Occasionally, Marigold was caught doing things she shouldn’t. Once, while she eavesdropped on the royal steward explaining to King Godfrey that the kingdom of Hartswood had hired a wizard to levitate every pair of shoes in the village twenty feet in the air, she sneezed loudly three times in a row. She hoped no one had heard, but the steward himself — a man in a trim blue suit who was often unimpressed by Marigold — marched across the Green Gallery, pushed aside the loose wall panel, and looked down at her, more unimpressed than ever.

Marigold glowered back at the steward, mostly because she was too ashamed to look at her father. King Godfrey was probably scratching his beard just below the left ear, as he always did when he felt uncomfortable. “Marigold, my love,” said the king, “please come out of there.”

Marigold crawled out of her hiding space and brushed the cobwebs from her dress. “Hello, Papa,” she said. “I’m sorry.”

King Godfrey sighed. “I don’t suppose,” he said, “that you happened to end up inside the wall by accident?”

Marigold shook her head. She wished it had been an accident; then her father wouldn’t have sounded so disappointed. “I wanted to hear about the shoes,” she admitted. “Why did Hartswood make them all float in the air?”

“Because Hartswood,” said King Godfrey, pulling Marigold onto his lap, “is a place where no one has ever learned to act with decency. The queen herself hires wizards to curse those of us who’ve done nothing wrong!” He seemed much happier to be scolding Hartswood than he had been scolding Marigold. “And the other eight kingdoms are just as bad — always causing some kind of uproar, always bending the rules as far as they’ll stretch.

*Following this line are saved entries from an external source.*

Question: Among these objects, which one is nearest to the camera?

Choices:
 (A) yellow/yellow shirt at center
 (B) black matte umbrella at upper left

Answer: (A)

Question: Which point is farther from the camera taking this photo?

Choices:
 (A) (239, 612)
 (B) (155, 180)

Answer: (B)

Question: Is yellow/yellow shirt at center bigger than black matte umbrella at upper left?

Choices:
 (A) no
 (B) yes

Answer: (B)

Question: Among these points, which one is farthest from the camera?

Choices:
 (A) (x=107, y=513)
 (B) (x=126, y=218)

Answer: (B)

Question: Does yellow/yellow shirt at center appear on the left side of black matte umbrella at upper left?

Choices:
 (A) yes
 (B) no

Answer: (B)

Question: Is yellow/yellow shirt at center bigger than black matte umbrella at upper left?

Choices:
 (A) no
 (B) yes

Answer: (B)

That sort of behavior might be all right in the wildwood and the wastes, but it shouldn’t be allowed in any respectable kingdom. We certainly don’t allow it in Imbervale.” He turned Marigold’s face toward his own. “Especially not from a princess of Imbervale. Do you understand?”

Marigold thought she did. “I’ll be good,” she promised.

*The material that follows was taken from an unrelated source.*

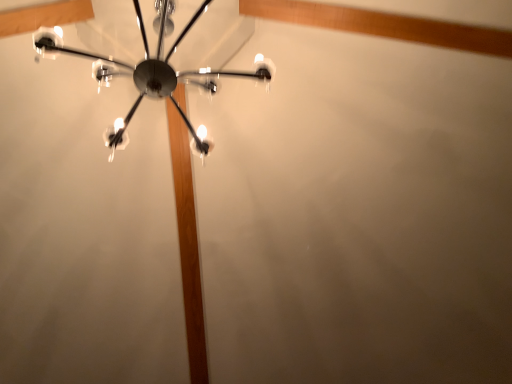
What do you see at coordinates (146, 71) in the screenshot? This screenshot has width=512, height=384. I see `metallic chandelier at upper left` at bounding box center [146, 71].

Measure the distance between metallic chandelier at upper left and camera.

A distance of 5.89 feet exists between metallic chandelier at upper left and camera.

Where is `metallic chandelier at upper left`? This screenshot has width=512, height=384. metallic chandelier at upper left is located at coordinates (146, 71).

The height and width of the screenshot is (384, 512). In order to click on metallic chandelier at upper left in this screenshot , I will do `click(146, 71)`.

King Godfrey kissed her on the forehead. “Good,” he pronounced, as if she already were.

Marigold did try to be good. She learned algebra and history and seventeen polite ways to greet a stranger, and she played table tennis with Collin on his evenings off from the kitchens. She didn’t go anywhere she wasn’t allowed — except for the palace roof when no one was looking; or the Green Gallery when she felt sure she wouldn’t sneeze; or the carpentry shed, which turned out to be an extremely interesting place to sneak inside because it was full of wood and glue, wires and string, and all sorts of other things that could be turned and twisted and joined together in various ways. When the royal carpenter caught Marigold rummaging around under a workbench, Marigold expected her to scold or shout, but she just smiled a little, gave Marigold a box full of cast-off scraps, and shooed her back toward the palace. After that, Marigold spent long, happy hours in her bedroom fashioning contraptions out of the scraps — mostly kites at first, because they were simplest to make, but later a small bell that rang when you pulled an even smaller string, and a boat with sails that really moved up and down. She loved snapping the final pieces of a complicated device into place, holding her breath, and then watching as each gear and cord performed its own particular job to make the whole contraption work.